Exercise:
Change "Quick Links" to "Useful Links" in everything from the line containing "पदवी पाससाठी मोठी संधी ! 545" down to the last of the lines below. Give back only those lines, with nothing else altered.

Stored data:
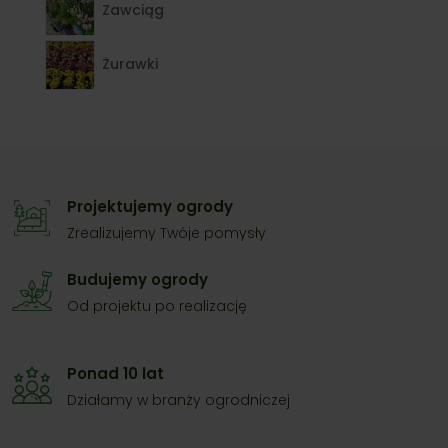
Zawciąg
Żurawki
Projektujemy ogrody
Zrealizujemy Twóje pomysły
Budujemy ogrody
Od projektu po realizację
Ponad 10 lat
Działamy w branży ogrodniczej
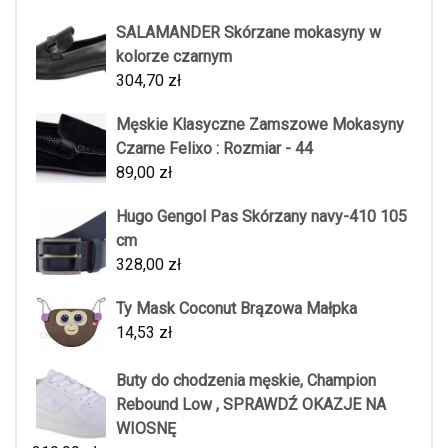
SALAMANDER Skórzane mokasyny w
kolorze czarnym
304,70
zł
Męskie Klasyczne Zamszowe Mokasyny
Czarne Felixo : Rozmiar - 44
89,00
zł
Hugo Gengol Pas Skórzany navy-410 105
cm
328,00
zł
Ty Mask Coconut Brązowa Małpka
14,53
zł
Buty do chodzenia męskie, Champion
Rebound Low , SPRAWDŹ OKAZJE NA
WIOSNĘ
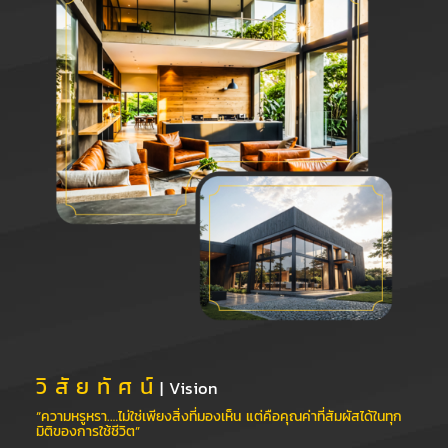
วิ สั ย ทั ศ น์
| Vision
“ความหรูหรา.…ไม่ใช่เพียงสิ่งที่มองเห็น
แต่คือคุณค่าที่สัมผัสได้ในทุก
มิติของการใช้ชีวิต”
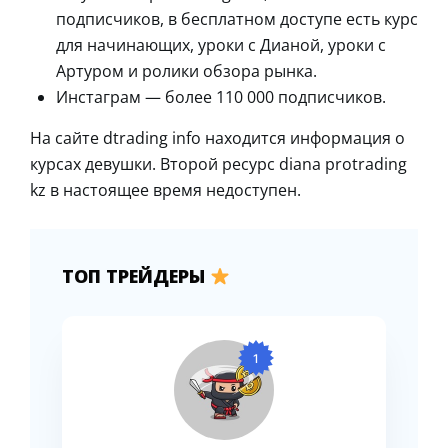
подписчиков, в бесплатном доступе есть курс
для начинающих, уроки с Дианой, уроки с
Артуром и ролики обзора рынка.
Инстаграм — более 110 000 подписчиков.
На сайте dtrading info находится информация о
курсах девушки. Второй ресурс diana protrading
kz в настоящее время недоступен.
ТОП ТРЕЙДЕРЫ
1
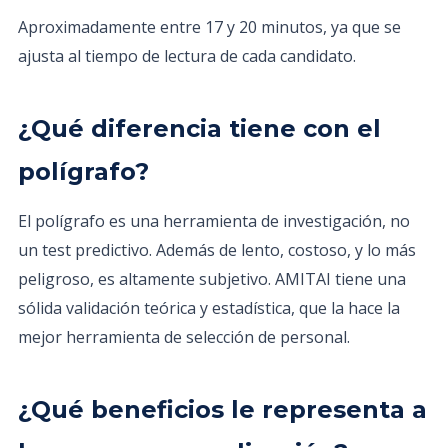
Aproximadamente entre 17 y 20 minutos, ya que se
ajusta al tiempo de lectura de cada candidato.
¿Qué diferencia tiene con el
polígrafo?
El polígrafo es una herramienta de investigación, no
un test predictivo. Además de lento, costoso, y lo más
peligroso, es altamente subjetivo. AMITAI tiene una
sólida validación teórica y estadística, que la hace la
mejor herramienta de selección de personal.
¿Qué beneficios le representa a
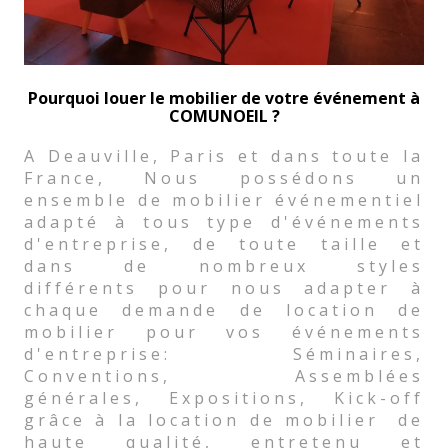
Pourquoi louer le mobilier de votre événement à
COMUNOEIL ?
A Deauville, Paris et dans toute la
France, Nous possédons un
ensemble de mobilier événementiel
adapté à tous type d'événements
d'entreprise, de toute taille et
dans de nombreux styles
différents pour nous adapter à
chaque demande de location de
mobilier pour vos événements
d'entreprise: Séminaires,
Conventions, Assemblées
générales, Expositions, Kick-off
grâce à la location de mobilier de
haute qualité, entretenu et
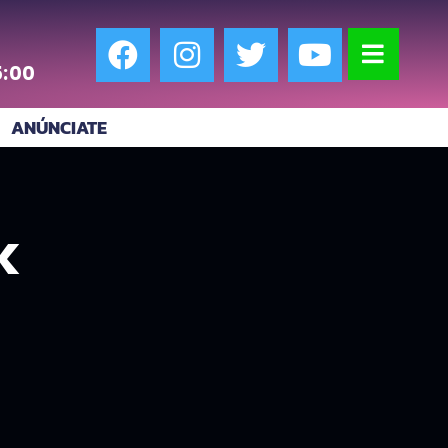
5:00
ANÚNCIATE
k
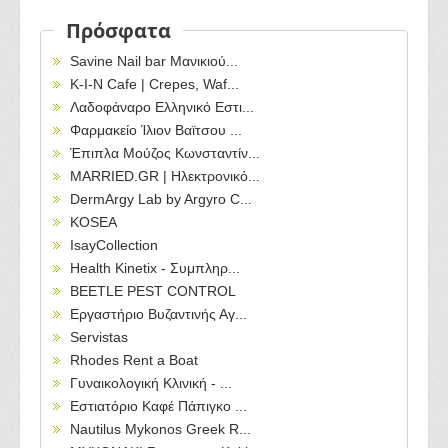
Πρόσφατα
Savine Nail bar Μανικιού...
Κ-Ι-Ν Cafe | Crepes, Waf...
Λαδοφάναρο Ελληνικό Εστι...
Φαρμακείο Ίλιον Βαϊτσου ...
Έπιπλα Μούζος Κωνσταντίν...
MARRIED.GR | Ηλεκτρονικό...
DermArgy Lab by Argyro C...
KOSEA
IsayCollection
Health Kinetix - Συμπληρ...
BEETLE PEST CONTROL
Εργαστήριο Βυζαντινής Αγ...
Servistas
Rhodes Rent a Boat
Γυναικολογική Κλινική - ...
Εστιατόριο Καφέ Πάπιγκο ...
Nautilus Mykonos Greek R...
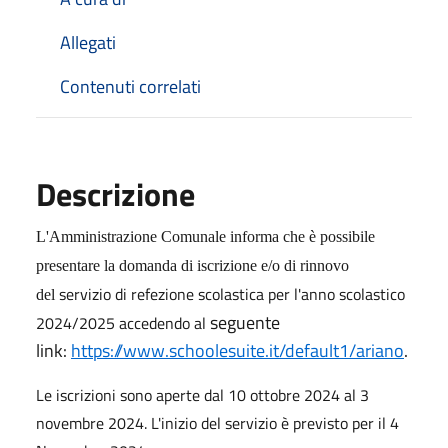
Allegati
Contenuti correlati
Descrizione
L'Amministrazione Comunale informa che è possibile
presentare la domanda di iscrizione e/o di rinnovo
servizio di refezione scolastica per l'anno scolastico
del
seguente
2024/2025 accedendo al
link:
https://www.schoolesuite.it/default1/ariano
.
Le iscrizioni sono aperte dal 10 ottobre 2024 al 3
novembre 2024. L'inizio del servizio è previsto per il 4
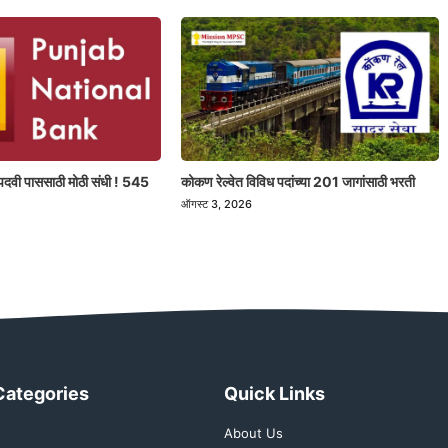
पदवी पाससाठी मोठी संधी ! 545
कोकण रेल्वेत विविध पदांच्या 201 जागांसाठी भरती
ऑगस्ट 3, 2026
Categories
Quick Links
About Us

The completed task:
पदवी पाससाठी मोठी संधी ! 545
कोकण रेल्वेत विविध पदांच्या 201 जागांसाठी भरती
ऑगस्ट 3, 2026
Categories
Useful Links
About Us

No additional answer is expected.